Records for this exercise »
<<<<

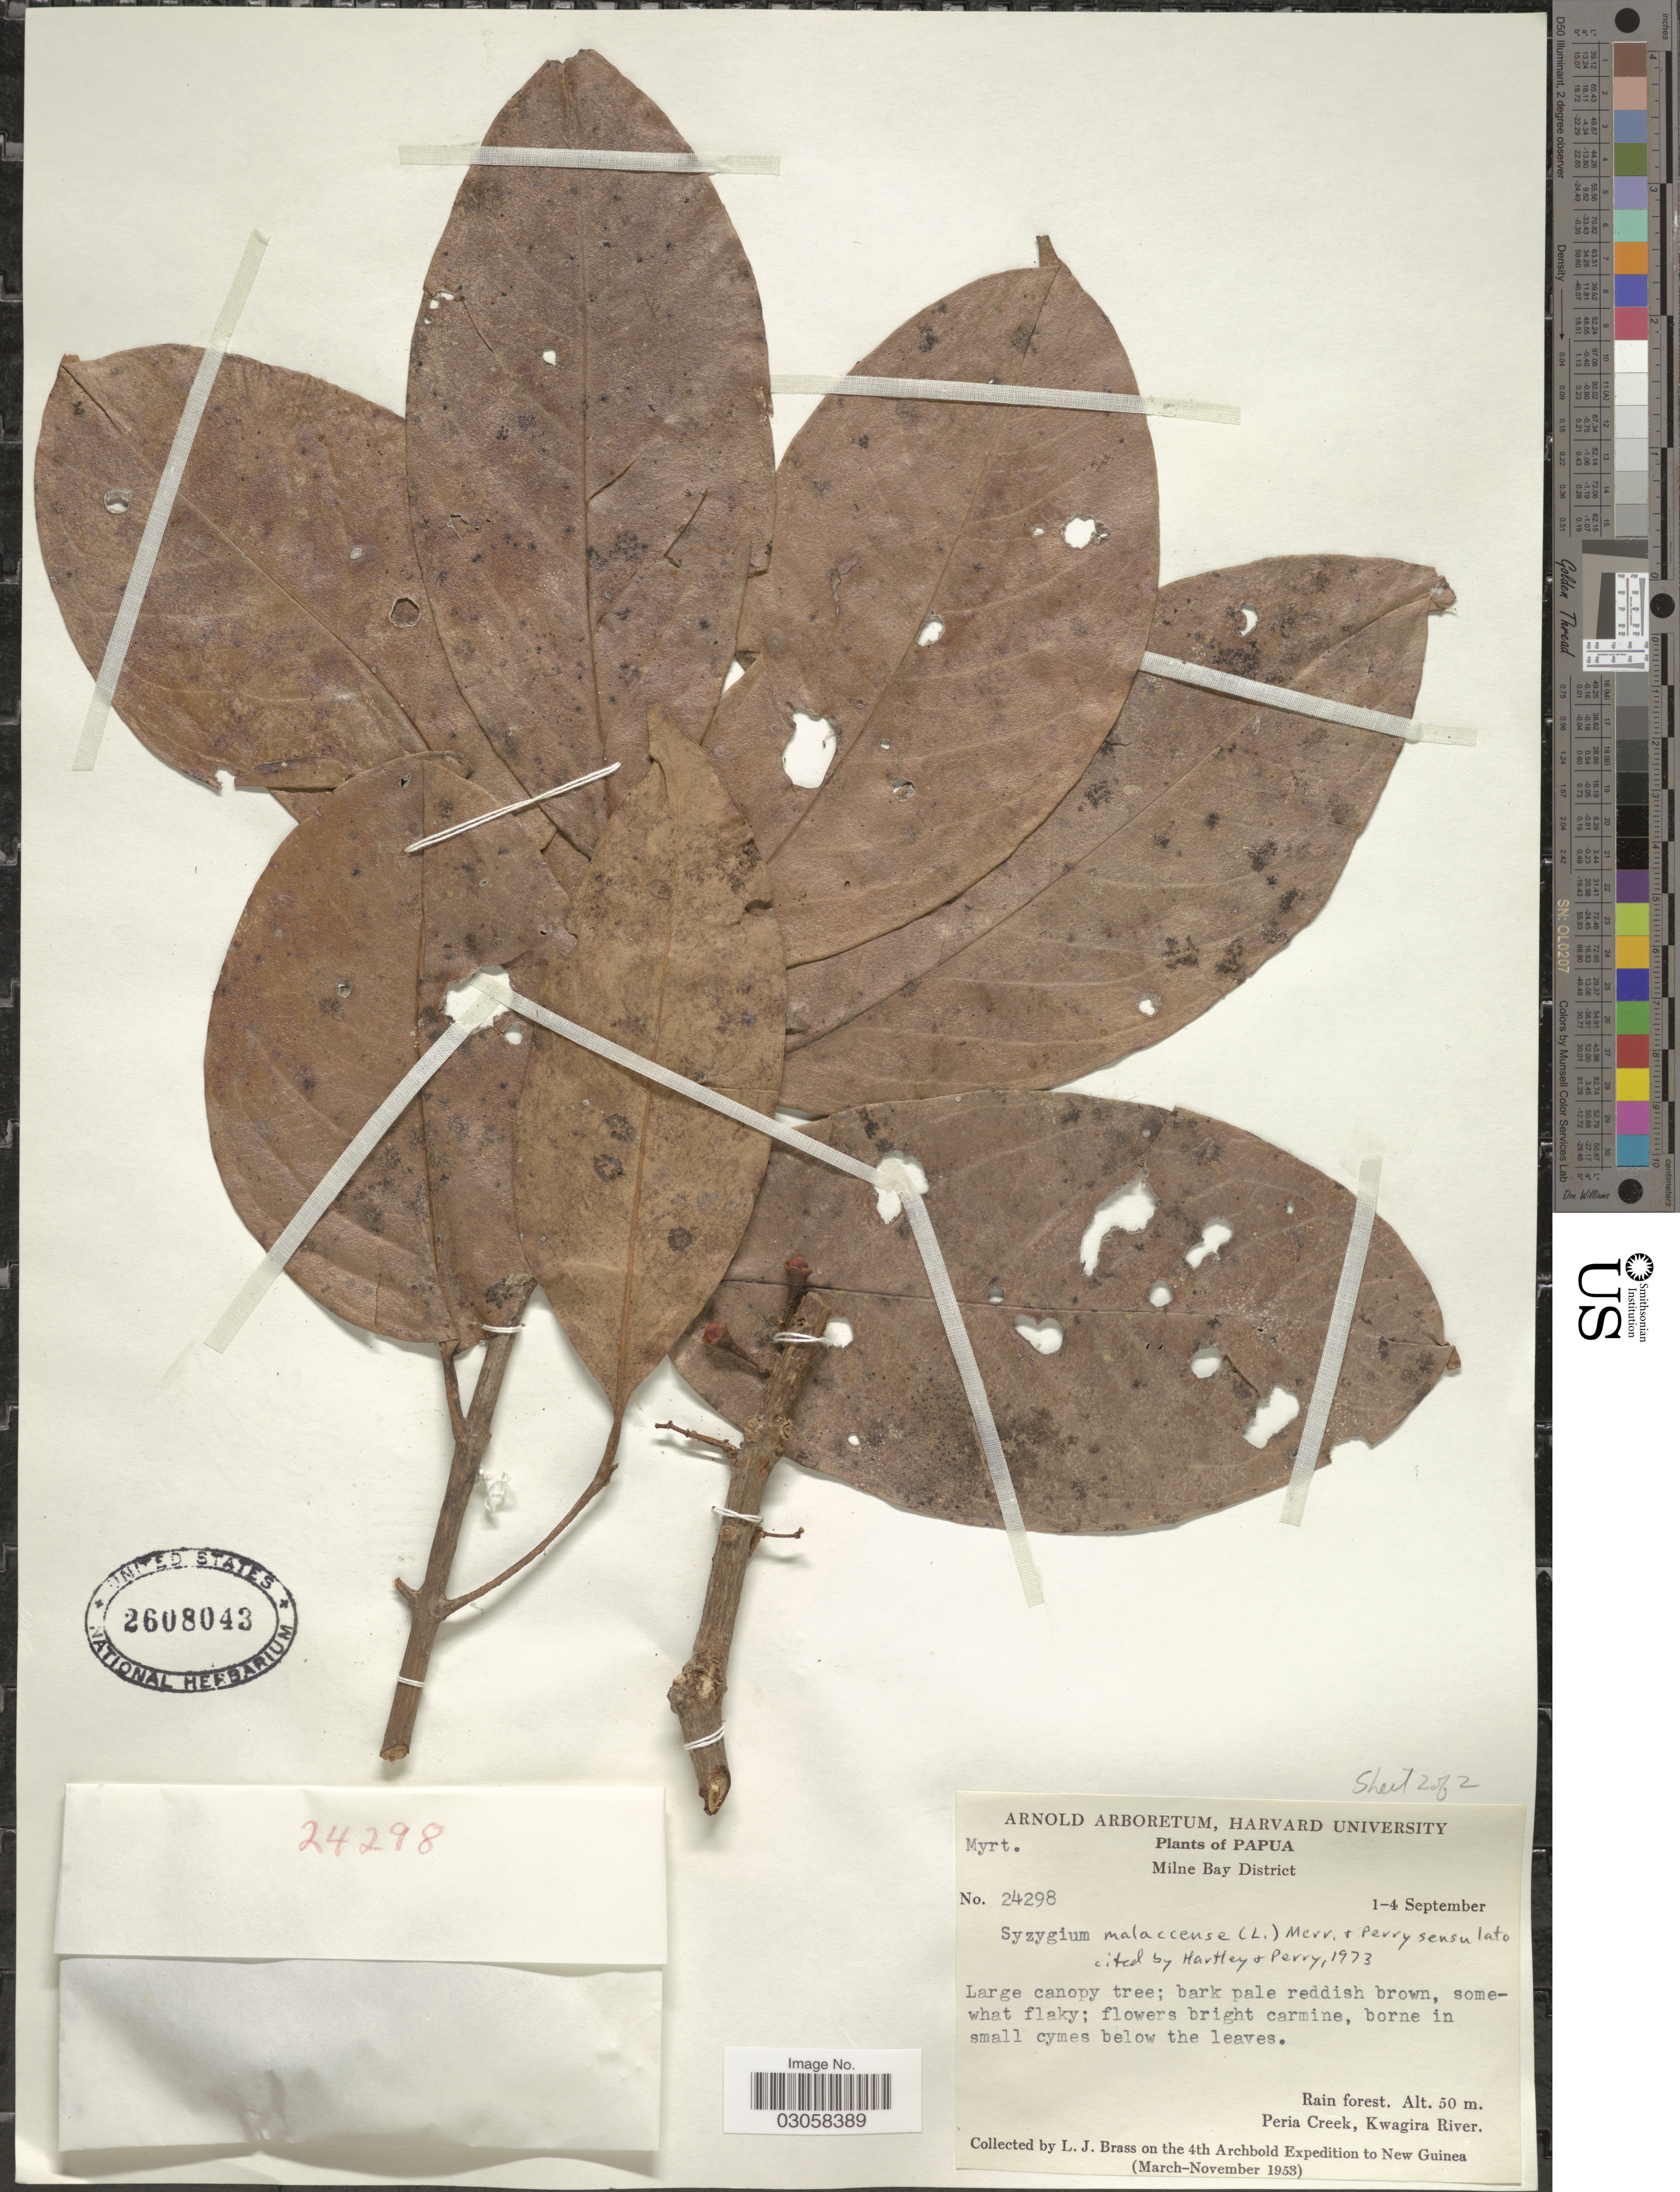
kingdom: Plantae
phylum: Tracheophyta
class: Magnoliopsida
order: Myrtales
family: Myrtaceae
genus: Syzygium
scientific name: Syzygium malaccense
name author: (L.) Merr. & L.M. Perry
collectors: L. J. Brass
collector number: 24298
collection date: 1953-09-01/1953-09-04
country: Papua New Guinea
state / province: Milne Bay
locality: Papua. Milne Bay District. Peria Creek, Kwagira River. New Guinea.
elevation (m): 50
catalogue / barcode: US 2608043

>>>>
<<<<

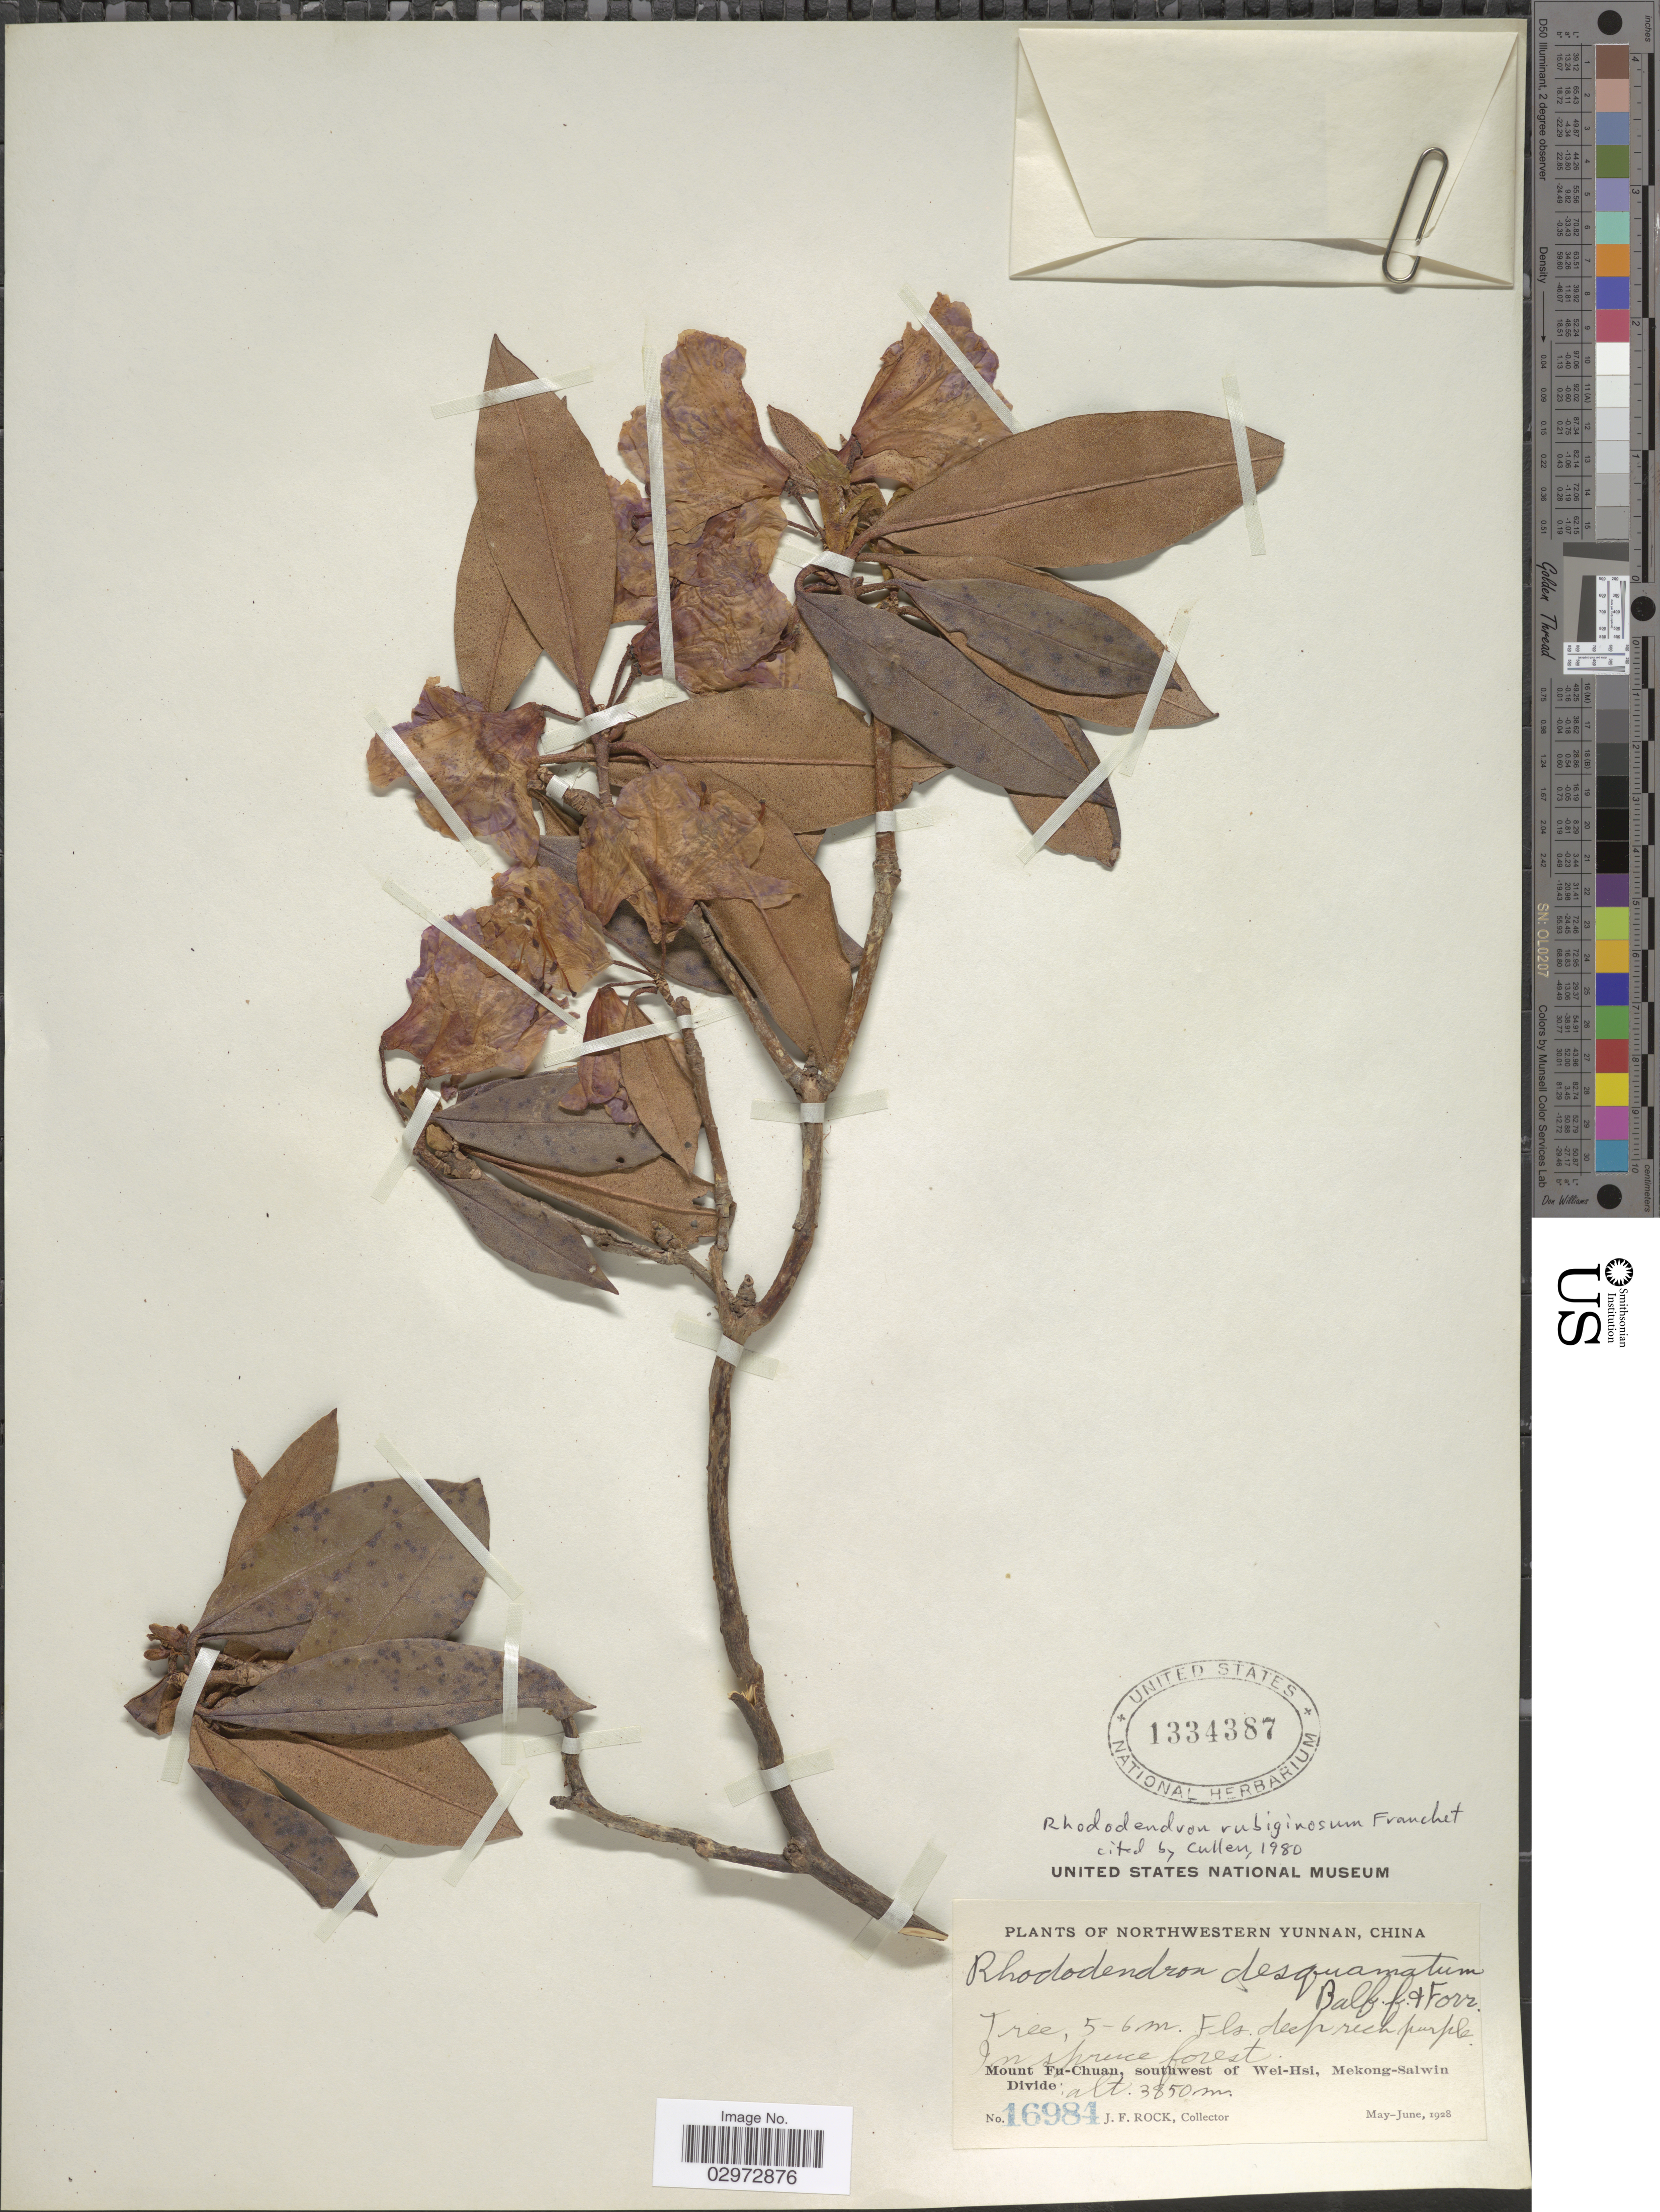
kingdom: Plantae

>>>>

Copy everything in the data from the line containing "genus: Syzygium" down to the line containing "elevation (m): 50", including both of those lines, with each line reproduced unchanged.

genus: Syzygium
scientific name: Syzygium malaccense
name author: (L.) Merr. & L.M. Perry
collectors: L. J. Brass
collector number: 24298
collection date: 1953-09-01/1953-09-04
country: Papua New Guinea
state / province: Milne Bay
locality: Papua. Milne Bay District. Peria Creek, Kwagira River. New Guinea.
elevation (m): 50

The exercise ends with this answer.